How three street-smart guys with no publishing experience, no money and no distribution launched a high-gloss magazine that's actually making it.
Once in the VIP area, which they were told had been reserved for the media, Mack tried to strike up conversation with an industry type.
"Are you from the press?" he asked the stranger.
"Nah, dawg, I'm from the streets," the man barked back.
"We didn't know how to approach anybody or politic," laughs Malo. "We were so clueless."
Thus began the 24/7 mixtape magazine hustle: constant Chinatown bus rides to New York to drop off issues or appear at events; booking last-minute trips (like the one to Houston to promote the magazine at the Core DJ retreat); locating drop-off points at mom-and-pop CD shops up and down the East Coast; never-ending networking and bullshitting in order to work their way into nightclubs and VIP rooms for a moment of face time with Paul Wall or Russell Simmons.
There were personal sacrifices too: eating Ramen noodles for three months straight and sleeping on friends' sofas. There was the loss of sleep and girlfriends.
"I feel like in order to be successful you do whatever it takes," says Mack. "And we've done anything and everything."
But despite all of the genre's notorious beefs and battles, hip-hop proved to be a forgiving industry.
"One of the great things about rap/hip-hop is that the hustle and the grind is really respected," says Malo. "And people saw that in us. It wasn't just a bunch of 45-year-old guys in suits who saw the potential. They recognize we're just as passionate about this as they are. So they do whatever they can for us. They're real appreciative of us."
Eventually Malo joined Haney at Temple to get a degree in journalism. Like many freshmen, he had no formal publishing experience--save one: He was the editor in chief of his own magazine.
"If you look at print media, new publications and niche markets, there's nothing about our story that suggests we should've made it this far," Malo says. "So the fact that we have, we're doing some things right."
"Have you ever been playing with a dog and you're wrestling with it and it's all licking your face and friendly ... and then all of a sudden it snaps?" Malo says, describing his interview with Lil Wayne, the biggest rapper in mixtape history.
For months he'd been trying to line up interviews with both Lil Wayne and 50 Cent--"two of the people at the very tippy-top of the mixtape game," he says--and in April calls came in from reps at both Universal (Wayne's label) and Interscope (50's label). Both camps wanted to arrange an interview. Both artists had upcoming albums to promote--G Unit's Terminate on Sight (released July 1) and Lil Wayne's Tha Carter III (released June 10).

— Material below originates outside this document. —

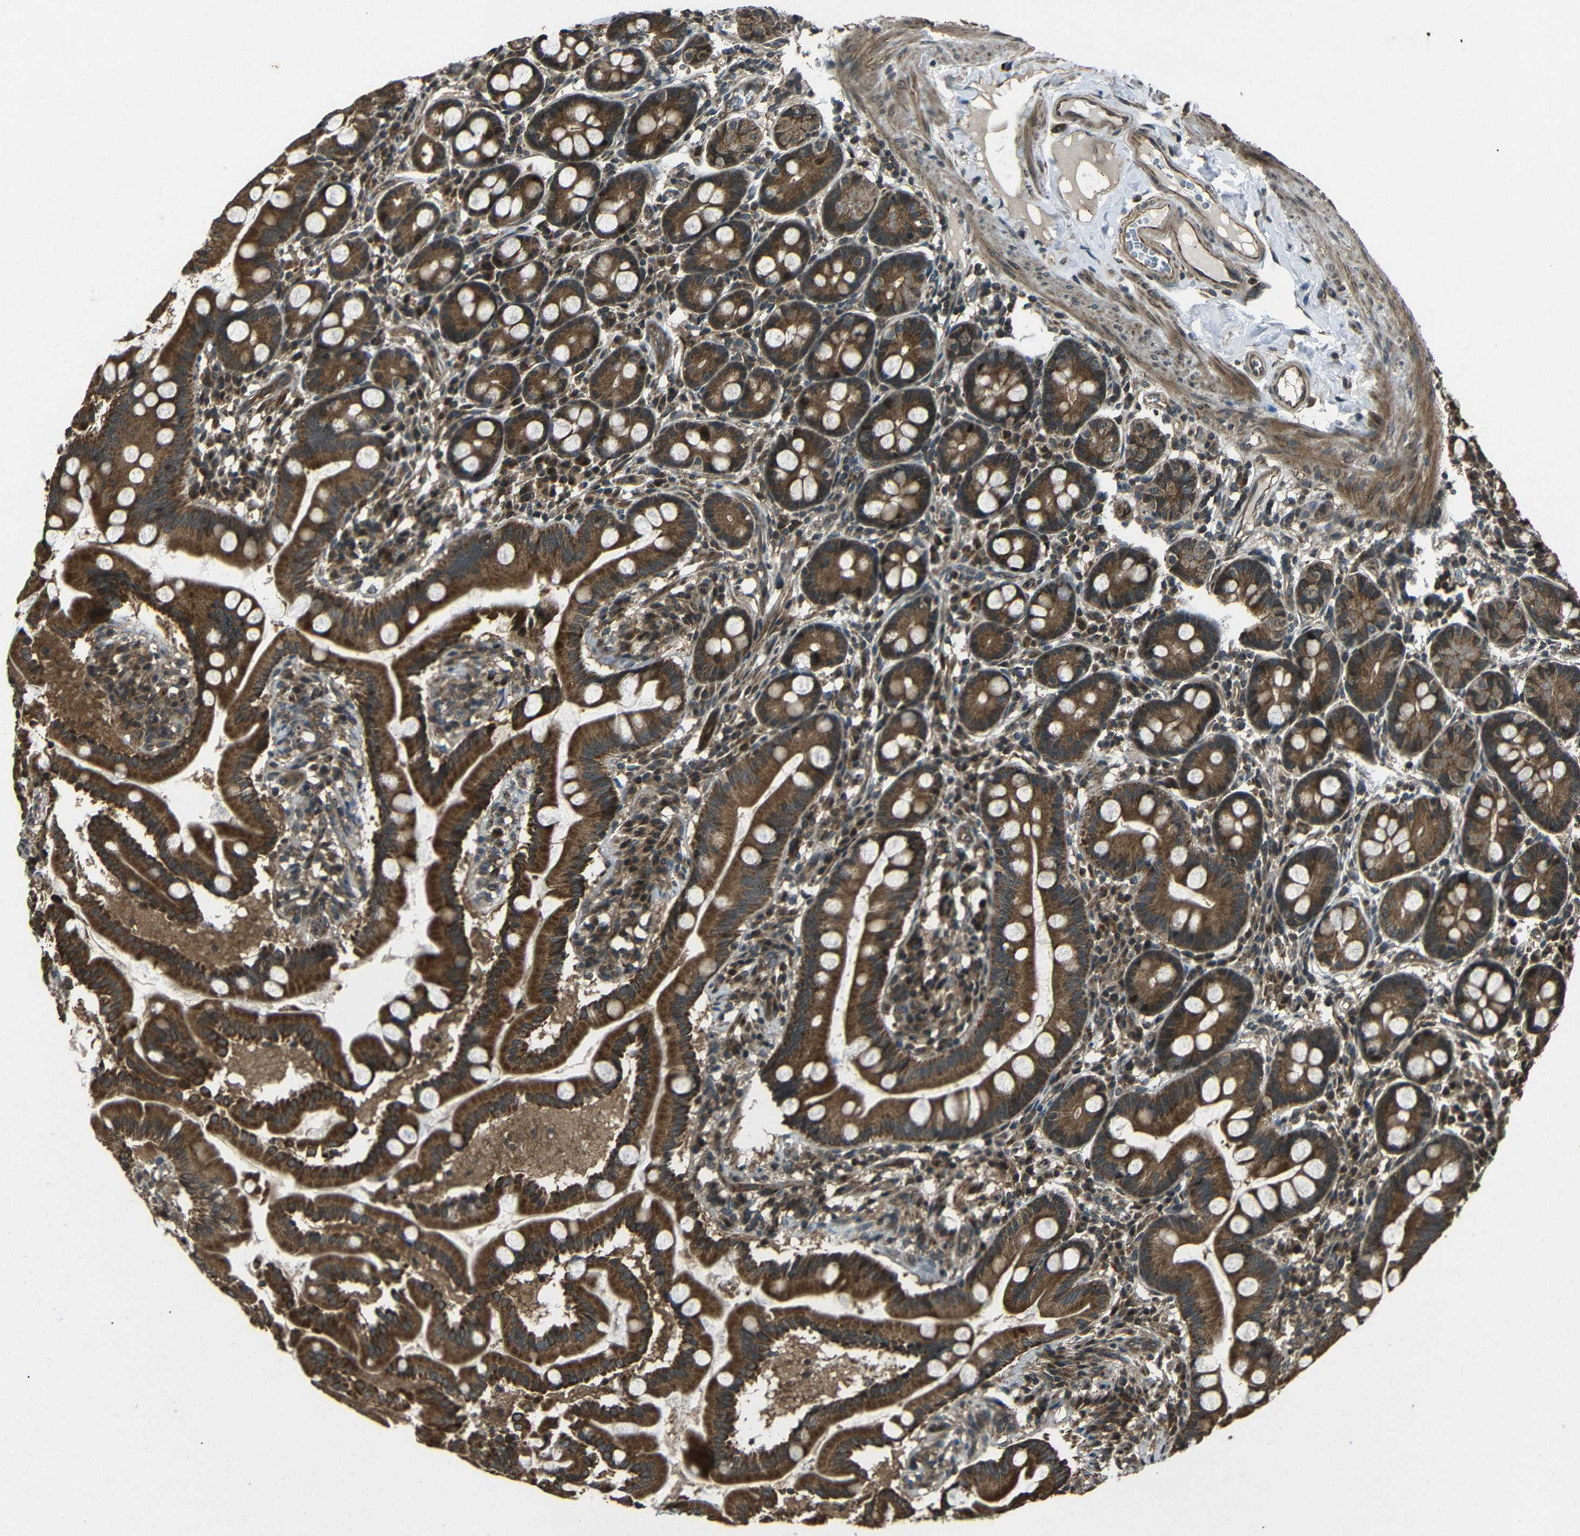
{"staining": {"intensity": "strong", "quantity": ">75%", "location": "cytoplasmic/membranous"}, "tissue": "duodenum", "cell_type": "Glandular cells", "image_type": "normal", "snomed": [{"axis": "morphology", "description": "Normal tissue, NOS"}, {"axis": "topography", "description": "Duodenum"}], "caption": "Duodenum stained with immunohistochemistry (IHC) reveals strong cytoplasmic/membranous positivity in approximately >75% of glandular cells. The staining was performed using DAB (3,3'-diaminobenzidine), with brown indicating positive protein expression. Nuclei are stained blue with hematoxylin.", "gene": "PLK2", "patient": {"sex": "male", "age": 50}}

Both wanted to be on the cover.
At that point they hadn't decided which one they should put on the cover. Knowing either interview could fall through, they scheduled both--for the same day.
Mack and a freelance writer drove up to New York to meet 50 Cent while Universal flew Malo to Atlanta to meet Lil Wayne.
"We debated whether that was a smart move journalistically," Malo allows.
Once in Atlanta, Malo went to the recording studio to meet Wayne.